3. A word on Social Business, Social Enterprise, etc.

This last bit is a familiar refrain for these annual reflection posts. Now, with all due respect for my friends at the Dachis Group, my new writing colleague @technically_women, Jennifer Leggio who writes the Social Business blog, and the Jive marketing team (SBS), I want to raise the inconvenient issue that outside of our circle, Social Business and Social Enterprise, have a completely different meaning. Yes, we can loosely associate what we do with what “they” do, but it’s not really the same thing, is it?

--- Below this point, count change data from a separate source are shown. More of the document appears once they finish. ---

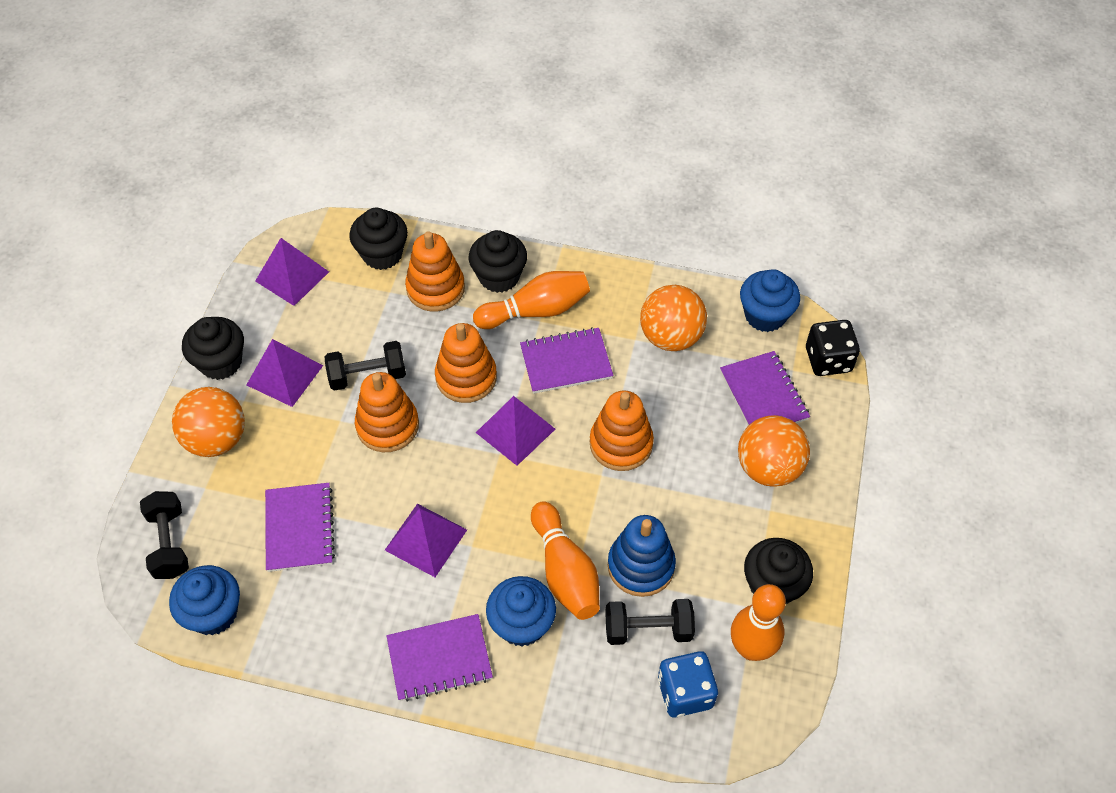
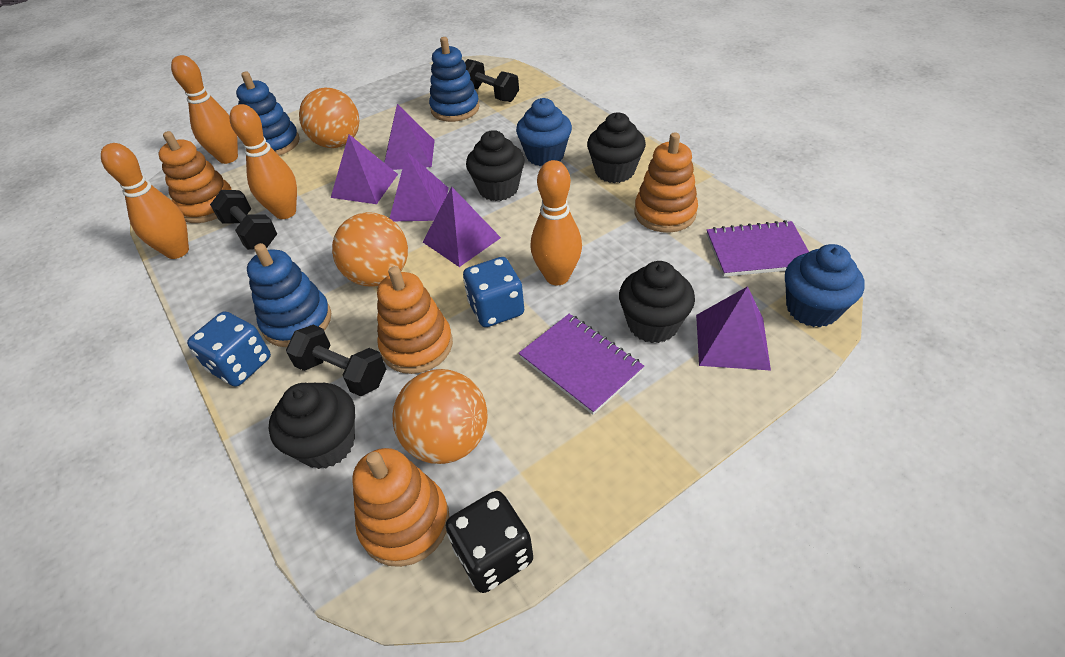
blue cupcake: [169,565,240,635] [486,576,556,647] [740,269,800,332] = 3 -> [516,98,572,166] [785,244,865,327] = 2
blue dice: [658,651,718,717] = 1 -> [187,311,271,387] [463,257,524,327] = 2
blue stacking toy: [608,515,676,597] = 1 -> [236,72,300,156] [247,243,331,347] [429,37,479,122] = 3
orange bowling pin: [473,271,590,329] [531,502,600,620] [731,584,786,661] = 3 -> [101,143,189,259] [171,55,238,164] [229,104,297,219] [530,160,582,285] = 4
purple notebook: [265,483,335,572] [386,614,493,702] [520,327,613,394] [720,351,810,426] = 4 -> [519,314,644,415] [706,220,809,277] = 2
purple pyramid: [247,339,323,407] [255,238,329,306] [385,504,467,577] [476,396,555,466] = 4 -> [331,134,398,204] [384,104,435,170] [390,152,449,221] [423,187,501,267] [696,286,771,370] = 5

Social Businesses seek to profit from acts that generate social improvements and serve a broader human development purpose. A key attribute of social businesses is that an increase in revenue corresponds to an incremental social enhancement. The social mission will permeate the culture and structure of the organization and the dual bottom lines – social and economic will be in equal standing with the firm pursuing long term maximization of both.

Similarly, academic institutions (including this program from Harvard) have been focused on educating leaders to make a difference in the world long before we came along and decided “social business/enterprise” was a groovy fashion statement for a 2.0-transformed business.

That being said, however…

Not sure what motivated you to get into this space, but “changing the world for the better” with computer technology has always been a passion of mine. I believe it is possible to 1. make money at this and 2. use our mad skillz to right some wrongs on the planet, once we figure some things out about working socially en masse.

With that, I will return to the ITSinsider regular programming. What have you learned this year?